-- The problem --
Lines holding the string "wire" in the listing below are to be copied.

-- Provided data --
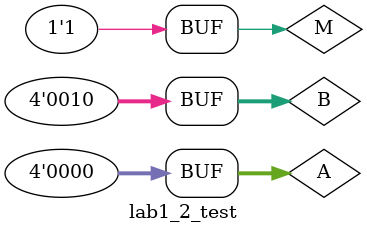
<source format=v>
`timescale 1ns / 1ps


module lab1_2_test();

// Output
wire [3:0]SUM;
wire V;
// Input
reg [3:0]A; 
reg [3:0]B;
reg M;

lab1_2 U0(.a(A), .b(B), .m(M), .s(SUM), .v(V));

initial
begin
// Plus
A=4'b0000; B=4'b0000; M=0;
#10 A=4'b1111; B=4'b1111; M=0;
#10 A=4'b0000; B=4'b0001; M=0;
#10 A=4'b0001; B=4'b0000; M=0;
#10 A=4'b0001; B=4'b0001; M=0;
#10 A=4'b0010; B=4'b0001; M=0;
#10 A=4'b0001; B=4'b0010; M=0;
#10 A=4'b0010; B=4'b0010; M=0;
#10 A=4'b0011; B=4'b0001; M=0;
#10 A=4'b0001; B=4'b0011; M=0;
#10 A=4'b0011; B=4'b0011; M=0;
// Overflow
#10 A=4'b0001; B=4'b1111; M=0;
#10 A=4'b0010; B=4'b1110; M=0;

// Minus
#10 A=4'b0000; B=4'b0000; M=1;
#10 A=4'b0001; B=4'b0001; M=1;
#10 A=4'b0010; B=4'b0001; M=1;
#10 A=4'b0011; B=4'b0001; M=1;
#10 A=4'b0011; B=4'b0010; M=1;
// Underflow
#10 A=4'b0000; B=4'b0001; M=1;
#10 A=4'b0000; B=4'b0010; M=1;

end
endmodule

</source>
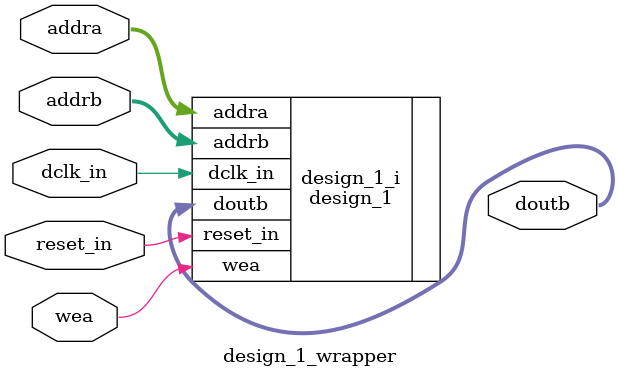
<source format=v>
`timescale 1 ps / 1 ps

module design_1_wrapper
   (addra,
    addrb,
    dclk_in,
    doutb,
    reset_in,
    wea);
  input [8:0]addra;
  input [8:0]addrb;
  input dclk_in;
  output [11:0]doutb;
  input reset_in;
  input [0:0]wea;

  wire [8:0]addra;
  wire [8:0]addrb;
  wire dclk_in;
  wire [11:0]doutb;
  wire reset_in;
  wire [0:0]wea;

  design_1 design_1_i
       (.addra(addra),
        .addrb(addrb),
        .dclk_in(dclk_in),
        .doutb(doutb),
        .reset_in(reset_in),
        .wea(wea));
endmodule

</source>
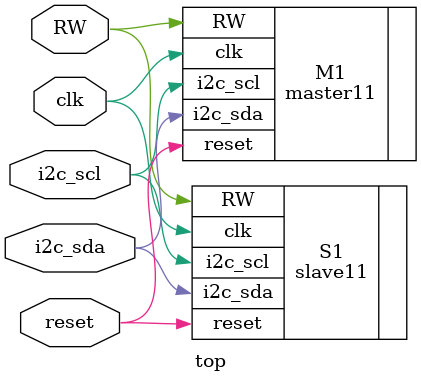
<source format=v>
`timescale 1ns / 1ps
module top( clk,reset,RW,i2c_sda,i2c_scl
    );

			input clk,reset,RW;
			inout i2c_sda, i2c_scl ;

master11 M1 (
    .clk(clk), 
    .reset(reset), 
    .RW(RW), 
    .i2c_sda(i2c_sda), 
    .i2c_scl(i2c_scl)
    );


slave11 S1 (
    .clk(clk), 
    .reset(reset), 
    .RW(RW), 
    .i2c_sda(i2c_sda), 
    .i2c_scl(i2c_scl)
    );
endmodule

</source>
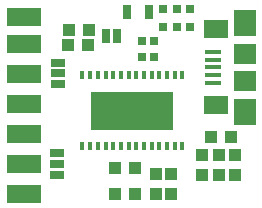
<source format=gts>
G04 DipTrace Beta 2.3.5.2*
%INMinimOSD_MK2.GTS*%
%MOIN*%
%ADD24R,0.1181X0.063*%
%ADD25R,0.05X0.025*%
%ADD28R,0.0394X0.0433*%
%ADD29R,0.0433X0.0394*%
%ADD30R,0.0315X0.0315*%
%ADD31R,0.0315X0.0472*%
%ADD32R,0.025X0.05*%
%ADD35R,0.0118X0.0315*%
%ADD36R,0.2756X0.126*%
%ADD38R,0.0531X0.0157*%
%ADD39R,0.0827X0.063*%
%ADD40R,0.0748X0.0906*%
%ADD41R,0.0748X0.0709*%
%ADD42R,0.0276X0.0295*%
%FSLAX44Y44*%
G04*
G70*
G90*
G75*
G01*
%LNTopMask*%
%LPD*%
D24*
X700Y6350D3*
D25*
X1800Y1800D3*
Y1446D3*
Y1083D3*
X1850Y4817D3*
Y4462D3*
Y4100D3*
D24*
X700Y2450D3*
Y1450D3*
Y450D3*
Y3450D3*
Y4450D3*
Y5450D3*
D29*
X2200Y5900D3*
X2869D3*
X4400Y1300D3*
X3731D3*
D28*
X5600Y1100D3*
Y431D3*
X5100Y1100D3*
Y431D3*
X6650Y1750D3*
Y1081D3*
X7750Y1750D3*
Y1081D3*
X7200Y1750D3*
Y1081D3*
D30*
X6250Y6600D3*
Y6009D3*
X5350Y6600D3*
Y6009D3*
X5800Y6600D3*
Y6009D3*
D31*
X4150Y6500D3*
X4859D3*
D32*
X3800Y5700D3*
X3446D3*
D35*
X2650Y4400D3*
X2906D3*
X3162D3*
X3418D3*
X3674D3*
X3930D3*
X4185D3*
X4441D3*
X4697D3*
X4953D3*
X5209D3*
X5465D3*
X5721D3*
X5977D3*
Y2038D3*
X5721D3*
X5465D3*
X5209D3*
X4953D3*
X4697D3*
X4441D3*
X4185D3*
X3930D3*
X3674D3*
X3418D3*
X3162D3*
X2906D3*
X2650D3*
D36*
X4313Y3219D3*
D38*
X7000Y4150D3*
Y4406D3*
Y4662D3*
Y4918D3*
Y5174D3*
D39*
X7089Y3402D3*
Y5922D3*
D40*
X8053Y3185D3*
Y6138D3*
D41*
Y4209D3*
Y5115D3*
D42*
X4650Y5000D3*
Y5531D3*
X5044D3*
Y5000D3*
D29*
X2850Y5400D3*
X2181D3*
X4400Y450D3*
X3731D3*
X7600Y2350D3*
X6931D3*
M02*

</source>
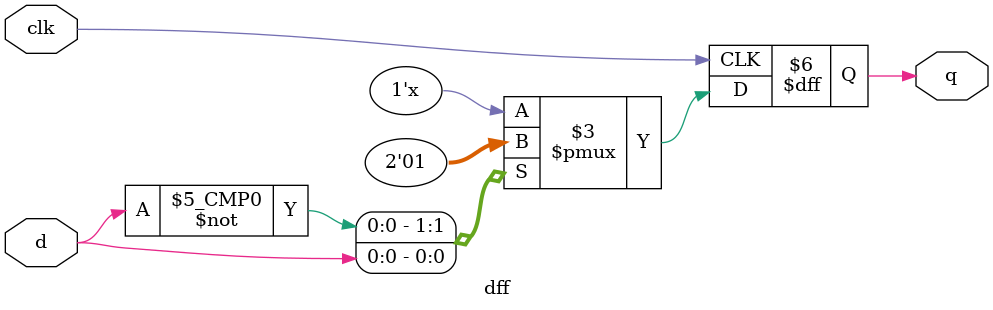
<source format=sv>
module dff(d,clk,q);
  input d,clk;
  output reg q;
  initial q=0;
  always @(posedge clk)
    begin
      case(d)
        1'b0: q=0;
        1'b1: q=1;
      endcase
    end
endmodule

</source>
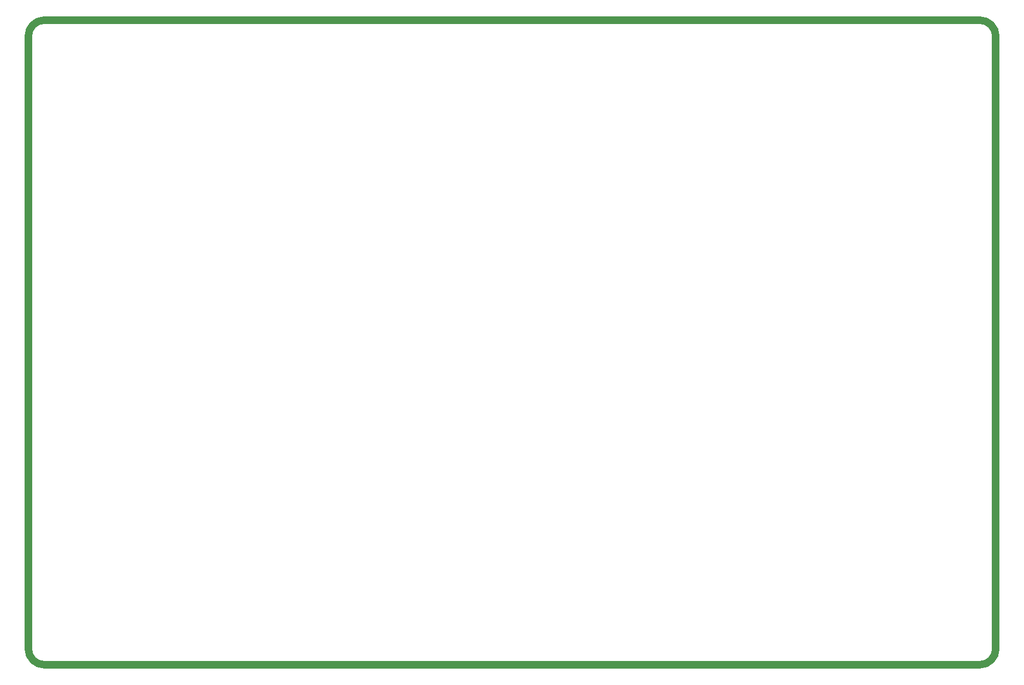
<source format=gm1>
G04*
G04 #@! TF.GenerationSoftware,Altium Limited,Altium Designer,24.6.1 (21)*
G04*
G04 Layer_Color=16711935*
%FSLAX25Y25*%
%MOIN*%
G70*
G04*
G04 #@! TF.SameCoordinates,5EFEE535-70E5-4D74-9779-55D0C0DC933D*
G04*
G04*
G04 #@! TF.FilePolarity,Positive*
G04*
G01*
G75*
%ADD108C,0.04724*%
D108*
X24676Y28473D02*
G03*
X34519Y18631I9843J0D01*
G01*
X605385D02*
G03*
X615227Y28473I0J9843D01*
G01*
Y402489D02*
G03*
X605385Y412332I-9843J0D01*
G01*
X34519D02*
G03*
X24676Y402489I0J-9843D01*
G01*
X34519Y18631D02*
X605385D01*
X615227Y28473D02*
Y402489D01*
X34519Y412332D02*
X605385D01*
X24676Y28473D02*
Y402489D01*
M02*

</source>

-- Result of the exercise --
wire [3:0]SUM;
wire V;
  wire [8:0]addra;
  wire [8:0]addrb;
  wire dclk_in;
  wire [11:0]doutb;
  wire reset_in;
  wire [0:0]wea;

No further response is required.